Union delegates met late Sunday afternoon to review the terms of the possible agreement. Some expected the strike would be called off, but with the Jewish New Year approaching at sundown, delegates voted to continue the strike and take time to discuss the deal with rank-and-file teachers.  

The move prompted Mayor Rahm Emanuel to file legal action against the union that would force teachers back to school immediately. On Monday, a judge delayed a hearing on the matter until tomorrow.  

It also pushed some parents to the breaking point.

“On Sunday, when I was starting to prepare my daughter to go to school on Monday, I received the news from the CTU there’d be at least two more days.

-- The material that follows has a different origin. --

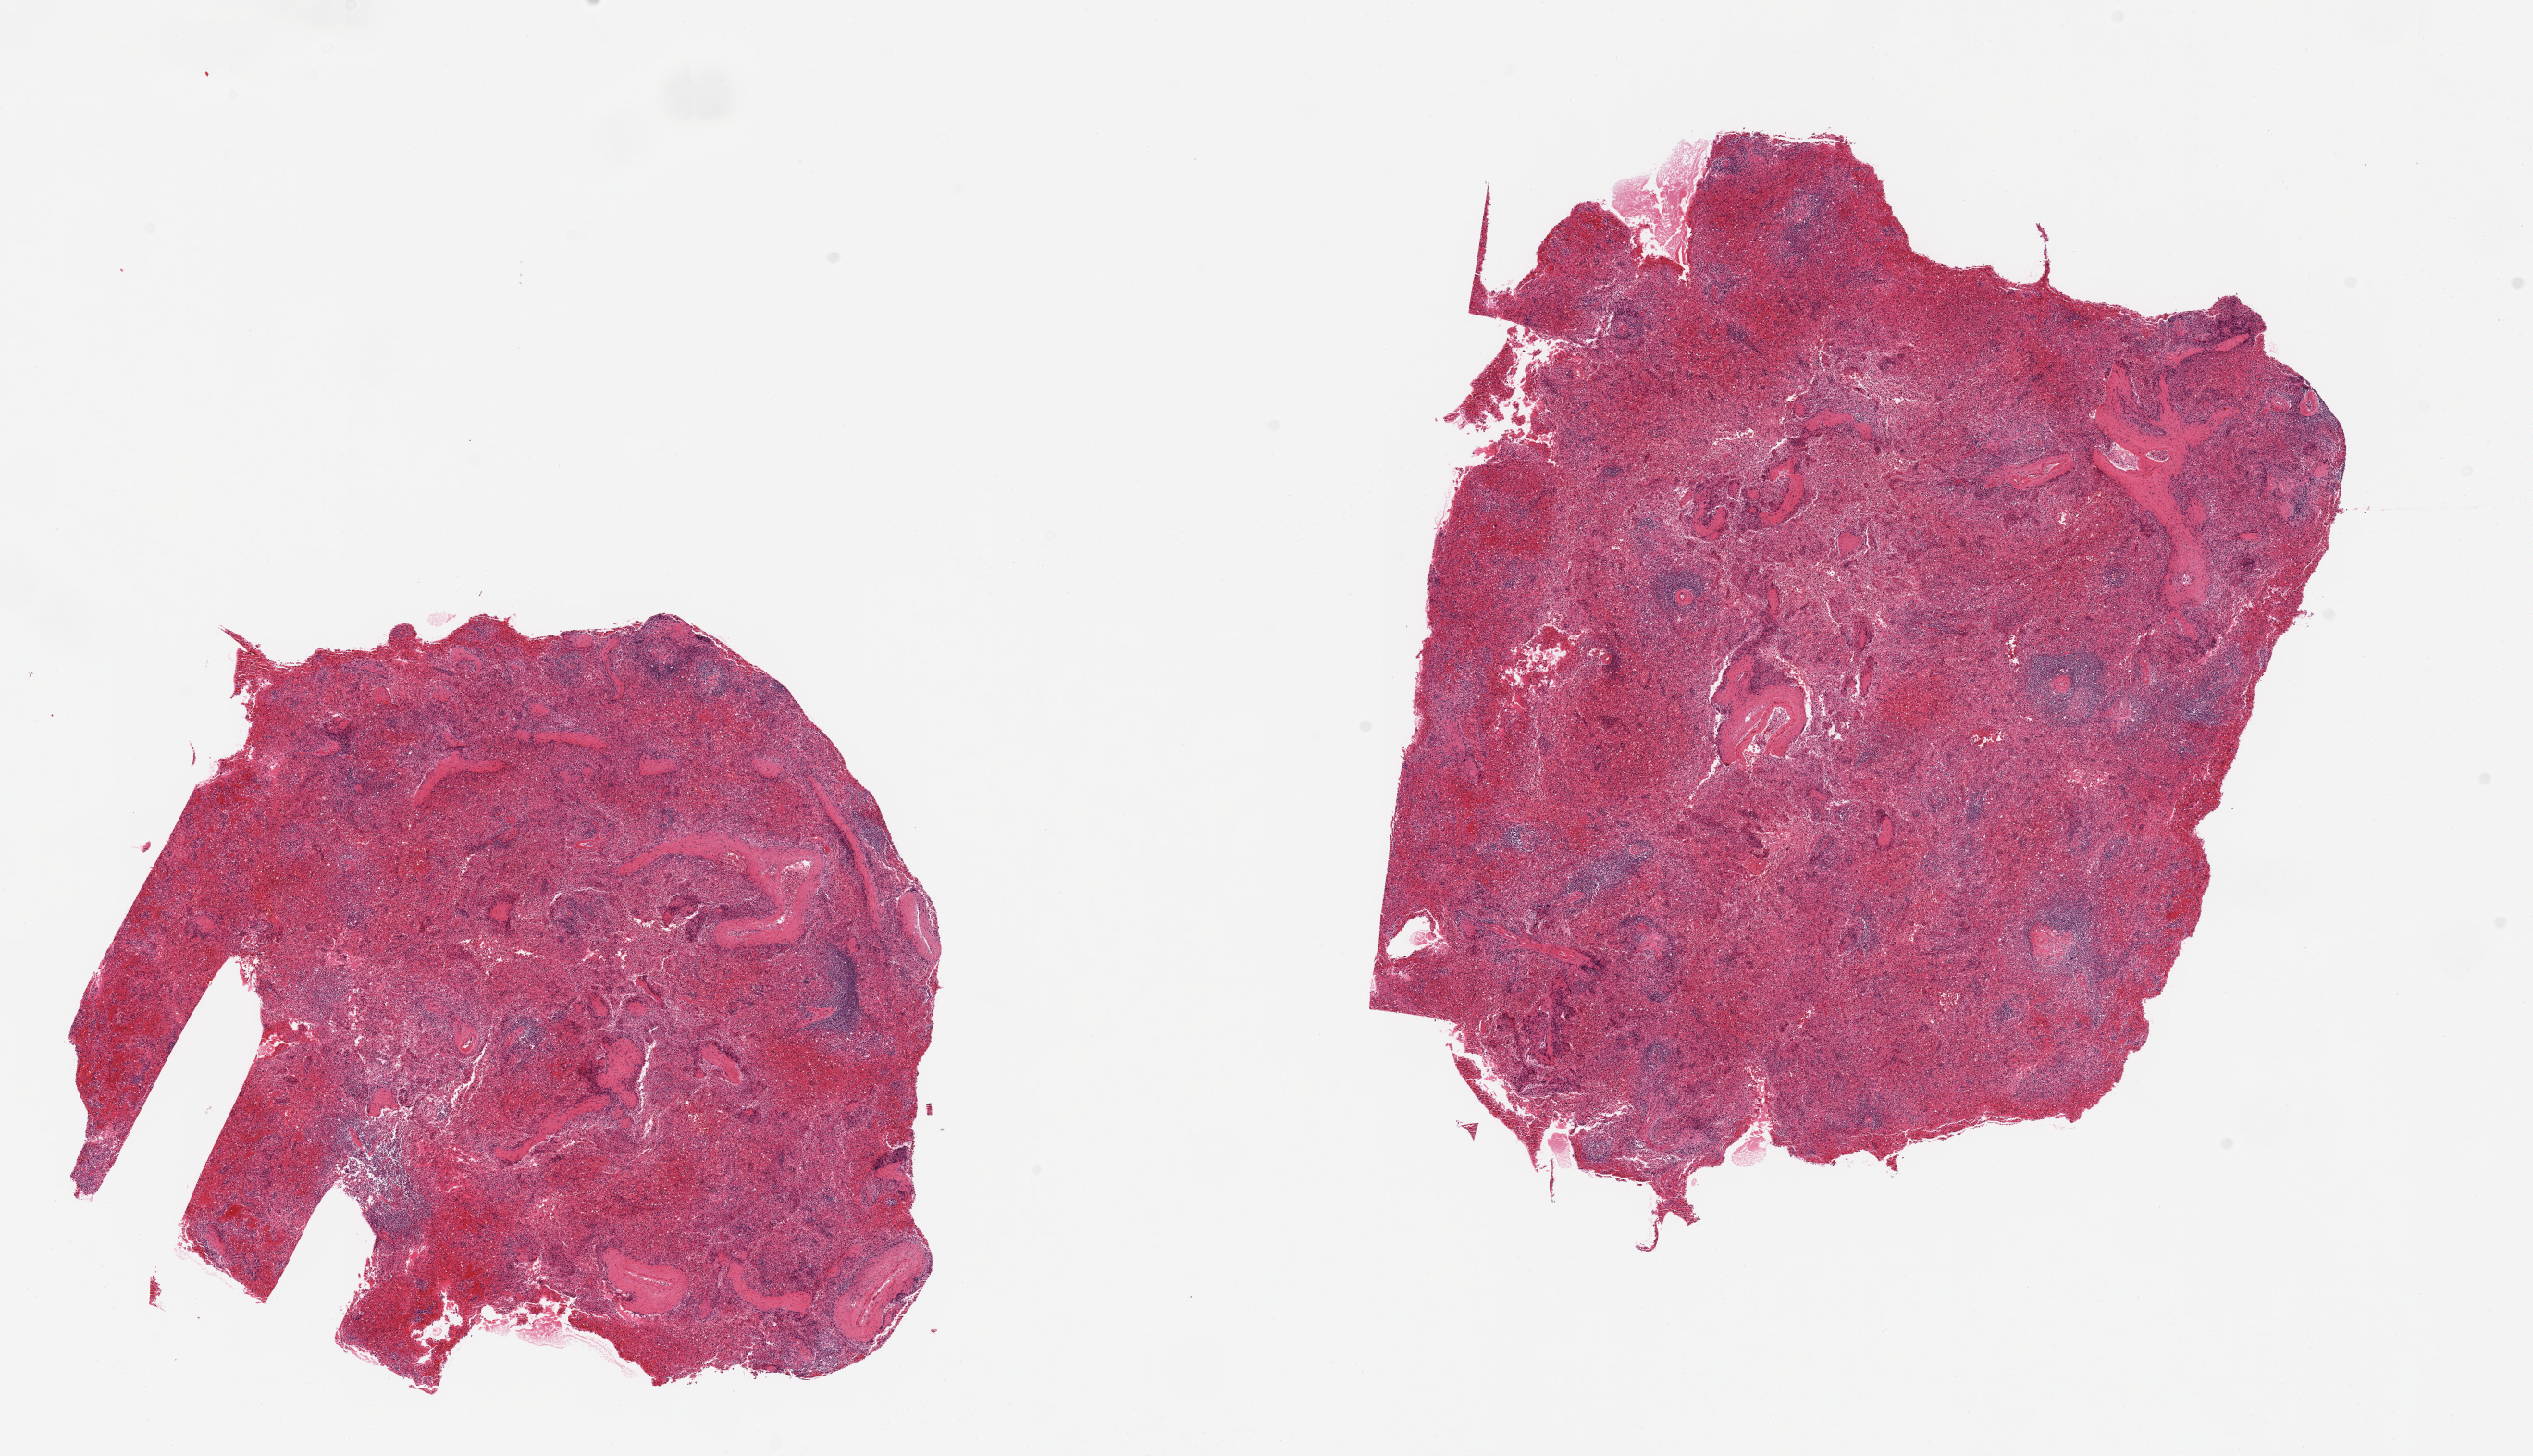
Haematoxylin and eosin whole-slide image, brightfield — whole scanned area (about 21.7 x 12.5 mm, slide scanned at 20x) shown as a low-resolution overview, PAXgene-fixed paraffin-embedded (PFPE) section, target tissue: spleen, donor tissue sample.
Reviewer comment on this tissue sample: 2 pieces; very congested red pulp.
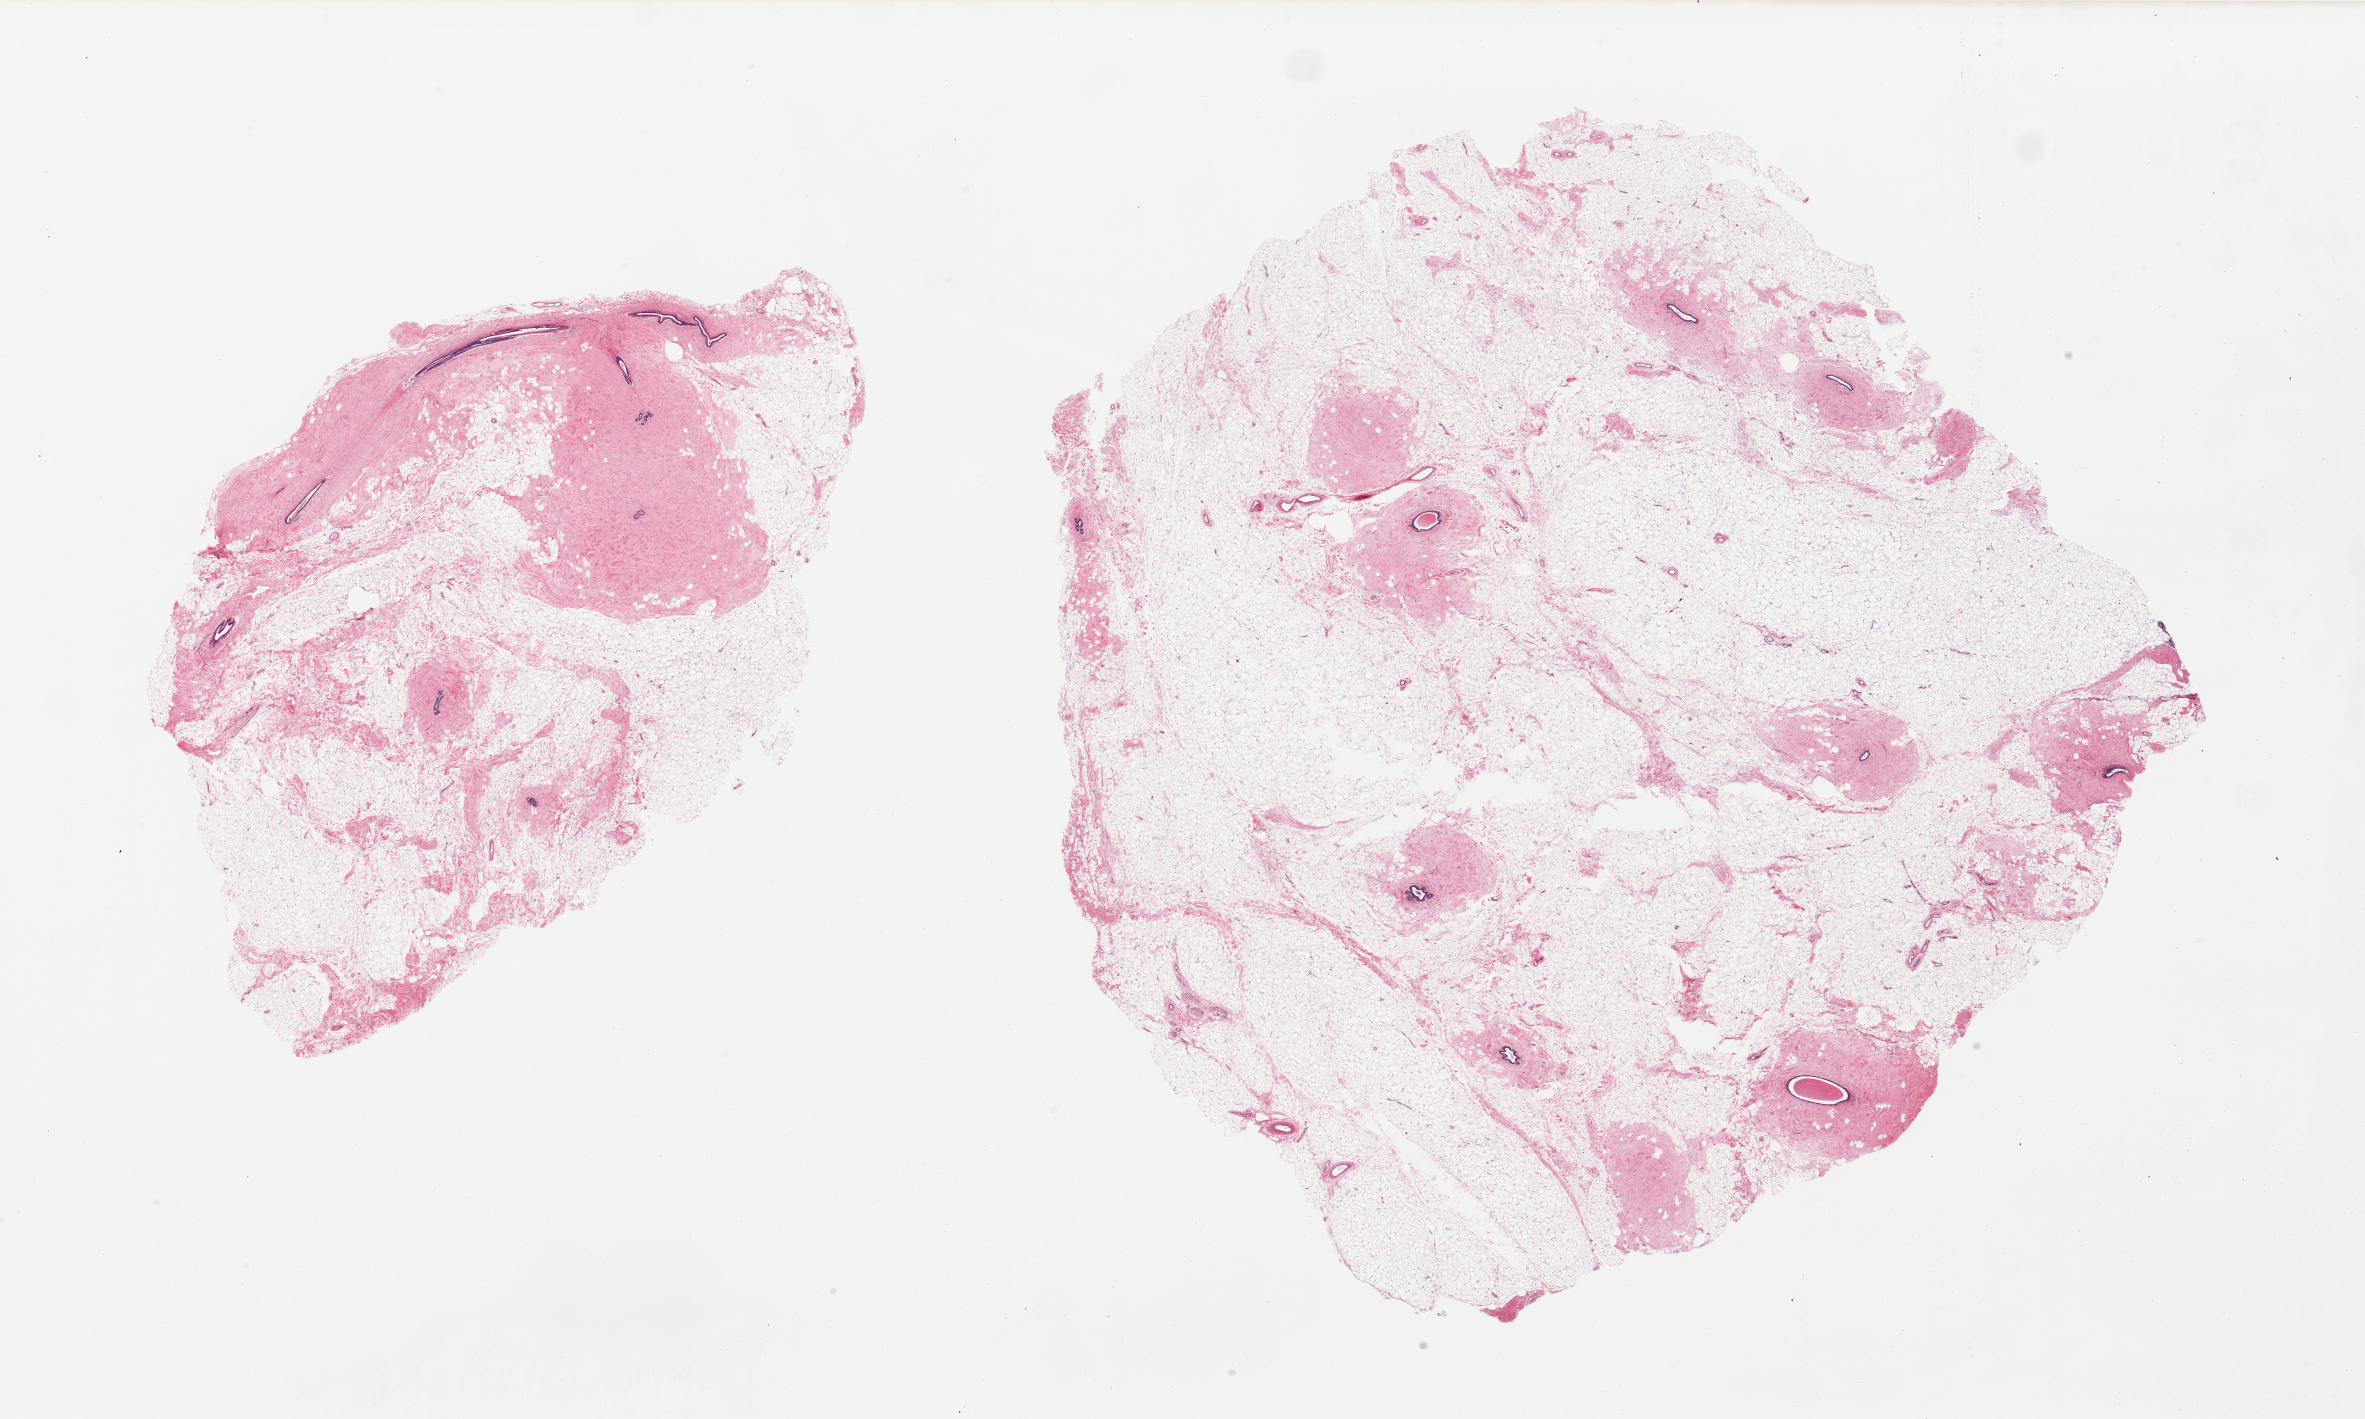
H&E whole-slide image — shown as a low-resolution overview of the whole scanned area (about 37.4 x 22.4 mm, slide scanned at 20x). PAXgene-fixed, paraffin-embedded tissue. Target tissue: breast. Donor tissue sample. Donor sex: female.
• pathologist's review note for this sample: 2 pieces, smaller is 70% fat, larger is 90% fat; epithelial component is <5%, focal microcalcification and fibrosis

And I think I was just one of thousands of parents who just hit their cracking point,” said Steve Timble, whose daughter goes to Edison Regional Gifted Center.”

Timble organized an impromptu lunch-break protest outside the Merchandise Mart through the comments on the popular parent blog, CPSObsessed.

Two other parent groups—Raise Your Hand and the Black Star Project—also called on teachers to end the strike today and iron out the fine print with children back in class.

But other parents reiterated their support as recently as this morning.

“Our teachers are not taking this strike lightly,” said Becky Malone, a member of the group Parents for Teachers who has two children at Mt. Greenwood Elementary. “They want to make sure that all their i’s are dotted, and their t’s are crossed and they want to make sure that when this strike is over it is not in vain.”

After seeing the details of the possible contract, some delegates said they were disappointed.

“After all this, I feel like we haven’t addressed the underlying issues,” said Jeremy Peters, the delegate from Robeson High School. “I’m just worried that, as beat up and exhausted as the rank-and-file membership is, that we’re going to just accept this as like a token set of half-ass compromises.”

But he also said the contract is just the “opening salvo” in a “long, grueling battle” to address many of the problems that plague CPS.

The union and the school district, under the helm of Mayor Rahm Emanuel, have had a contentious relationship over the past year. An independent mediator that oversaw contract talks for a couple months called it “toxic.”

Shortly before Emanuel took office, he championed a state law passed last May that was supposed to make it more difficult for the teachers union in Chicago to go on strike. It required that 75 percent of the total eligible voting membership to be on board. Just before the school year ended in June, about 90 percent of teachers voted to authorize a strike.

The relationship between the mayor and the union quickly soured when Emanuel’s hand-picked school board voted to rescind the four percent raise teachers were supposed to get in the last year of their previous contract.

Emanuel also tried to push through his longer school day initiative by offering bonuses to teachers at individual schools who voted to waive certain provisions of their contract and add time to their work day. Thirteen schools voted to do so before the union filed a lawsuit against the school district.

The two sides started negotiating the new contract last November, but the union has alleged that district negotiators did not get serious until the final weeks.

—City Room and News Wires contributed to this report.

Correction & Clarification:
A previous version of this article incorrectly stated that Steve Timble’s daughter went to Addison Elementary School. There is no Addison Elementary school. He said Edison Elementary School.
Also, an editing error had a quote by Mayor Rahm Emanuel as saying “With disagreement, our teachers will receive higher pay…” The article has been fixed to reflect the actual quote “With this agreement.”